Wendell Potter: Pennsylvania, I don't know. The two biggest ones in Pennsylvania are still non-profit. Or I think there are more than two; I think there are three-Independence, BlueCross and Highmark tried to merge and become a very huge company in Pennsylvania. That did not happen, it did not go through, which I think is a good thing because they would certainly have been much more of a monopoly than they are now. But they have not yet converted to a for-profit status.
Rob Kall: Yet, even these non-profits operate in many ways like for-profits, or they have for-profit elements or components or ways to make money and keep it aside. That's what I understand. Is that correct?
Wendell Potter: That is correct. Even if their main business entity has non-profit status legally, almost all of them operate some for-profit businesses that are separate from the other parts of the business. But, yeah, they have many for-profit components.
Rob Kall: And I understand that some of them have huge bank accounts with billions of dollars that they claim to be in case there's some kind of a catastrophic illness or something.
Wendell Potter: That's true. They call it a "surplus." The for-profit companies call it profit. So we're talking about a matter of semantics here, regardless of whether you're for-profit or non-profit, if you have billions of dollars over what you need to operate and to pay out in claims, that's a profit or a surplus, but we're talking about the same thing.
Rob Kall: And I understand, for example, Pennsylvania has somewhere around fifteen or eighteen billion dollars?
Wendell Potter: That's right. It's a huge amount of money and more than one would think that they would need to keep in reserve. And certainly more than they are legally required to keep.
Rob Kall: Okay. You talked in your testimony about a number of different problems with the health insurance industry. One of them is purging. What's that about?
Wendell Potter: Purging is something that the executives of the for-profit insurance companies talk to investors and the financial analysts who cover them, they talk to them fairly freely about this practice, but you'll certainly not see it in a press release or hear them talk about it very freely to newspaper reporters for that matter.
What that means, is that when a business customer of an insurance company...when the employees of that business file claims that are above what the insurance company's underwriters expected, then that will trigger a review, and very often and very likely when that business comes up for renewal, the underwriters will jack the premiums up so much, so high, that the business has no alternative but to drop the insurance for their employees. And it can sometimes take just one claim from one employee for this to happen.

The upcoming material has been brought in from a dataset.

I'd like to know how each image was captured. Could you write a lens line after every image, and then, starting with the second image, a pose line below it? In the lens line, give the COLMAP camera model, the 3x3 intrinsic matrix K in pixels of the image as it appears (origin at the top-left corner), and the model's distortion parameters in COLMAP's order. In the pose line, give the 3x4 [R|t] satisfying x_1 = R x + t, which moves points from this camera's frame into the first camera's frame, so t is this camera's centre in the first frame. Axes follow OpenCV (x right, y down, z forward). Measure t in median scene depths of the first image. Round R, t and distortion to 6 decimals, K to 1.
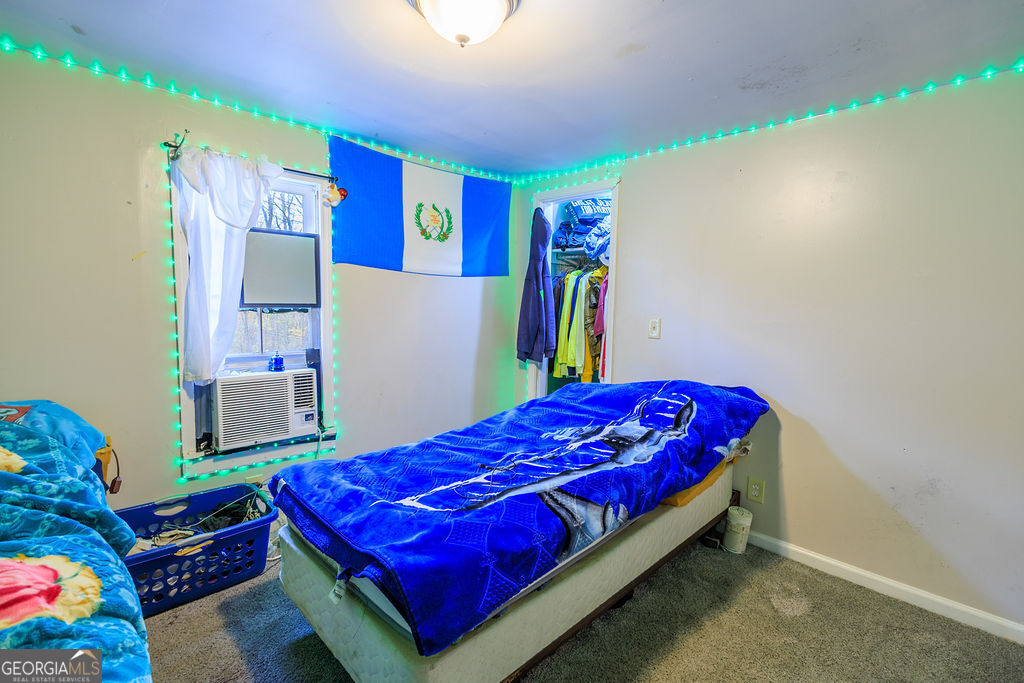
lens RADIAL K [[478.4, 0, 506.4], [0, 478.4, 340.5], [0, 0, 1]] dist [-0.000804, -0.000428]
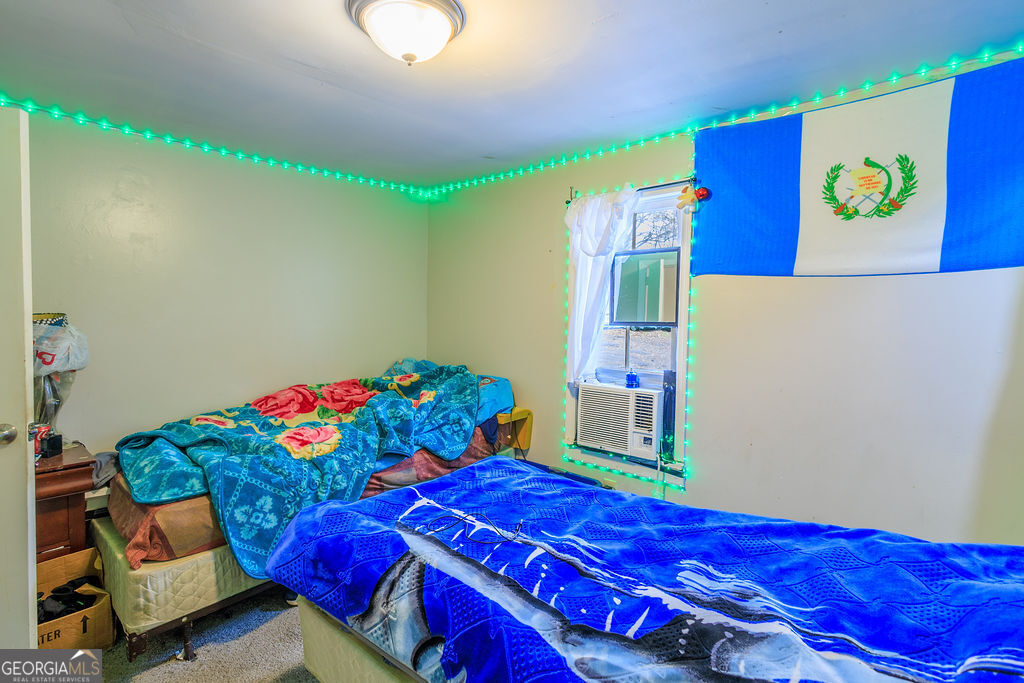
lens RADIAL K [[478.4, 0, 506.3], [0, 478.4, 342.5], [0, 0, 1]] dist [-0.000804, -0.000428]
pose [[0.073878, 0.039192, -0.996497, 0.491651], [-0.086019, 0.995754, 0.032786, -0.040120], [0.993551, 0.083295, 0.076936, 0.608062]]
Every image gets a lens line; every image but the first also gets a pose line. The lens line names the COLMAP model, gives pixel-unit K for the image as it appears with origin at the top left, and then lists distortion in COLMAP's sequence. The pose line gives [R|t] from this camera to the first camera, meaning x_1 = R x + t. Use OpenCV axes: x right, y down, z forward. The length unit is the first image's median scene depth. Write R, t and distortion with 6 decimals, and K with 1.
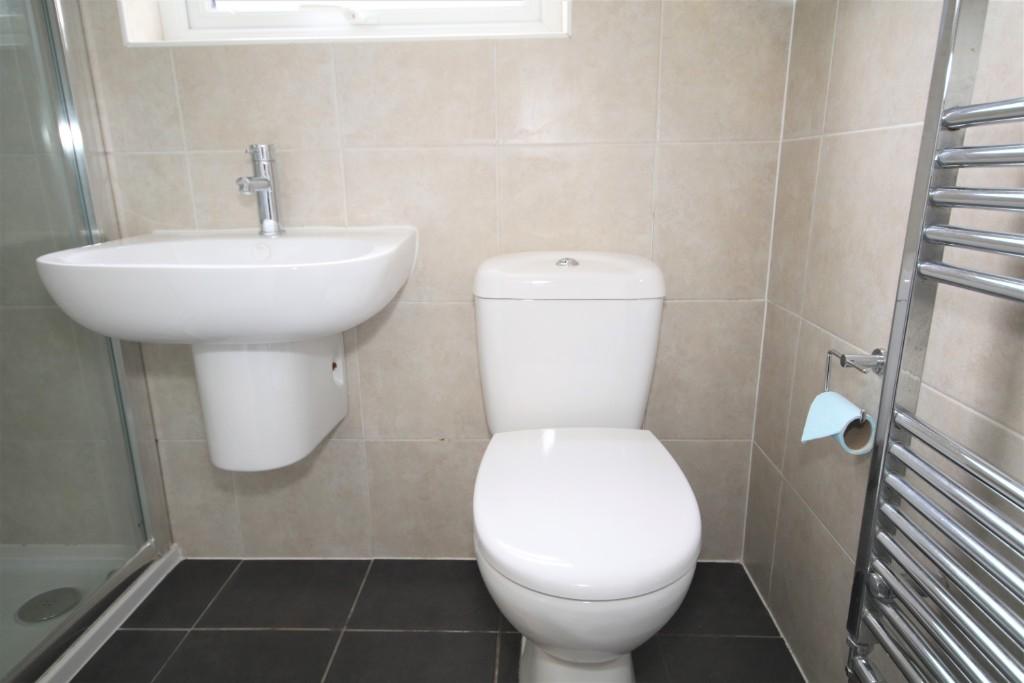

Rob Kall: So, if one employee needs surgery or some ongoing chronic care that's going to get expensive, it could affect all of the employees for that business? Or do they force that business to drop that employee? Or, what?
Wendell Potter: No, everybody who's employed is affected, not just the person who is sick. Yeah...it could be any one of us who might come down with an illness or be in an accident that would require continuing care or some expensive care, and that's what they do, they drop people and they purge accounts when people get sick and need the insurance most.
Rob Kall: Now, the other thing that you describe is a little different than purging. You described how the insurance companies will accept premiums from people for a long time, whether from a company or an individual, and then if they start to get expensive, they'll look for an excuse to dump the insured and reject the claims.
Wendell Potter: That's right, and the term for that is "rescission." And what they do, and this is primarily in what's referred to in the individual market, when people buy their insurance outside of their employer...if they get sick, if they get injured and file a claim, then the insurer will take a real close look at the application that the person filed to see if there might be some possibility that some previous illness wasn't disclosed. And often people don't even know they have a pre-existing condition, which is what this is called; sometimes it could be something in a doctor's note and the doctor might not have mentioned it, or he might have forgotten. Someone who's my age, I'm in my 50's; I can't remember everything I went to the doctor for many years ago. So many people just simply forget or inadvertently leave out information.
Rob Kall: That could...destroy a person.
Wendell Potter: Oh, absolutely. And it does. Many, many, many times, you may have seen a statistic that well over half of the bankruptcies in this country are related in one way or another to high medical debt. And when you incur medical debt, or have a lot of extensive care, and you expect the insurance company to cover it because you've made a good faith effort, you've paid your premiums on time, sometimes for years and years and years, and when you need it most, they'll kick you out because they don't want to have sick people on the rolls.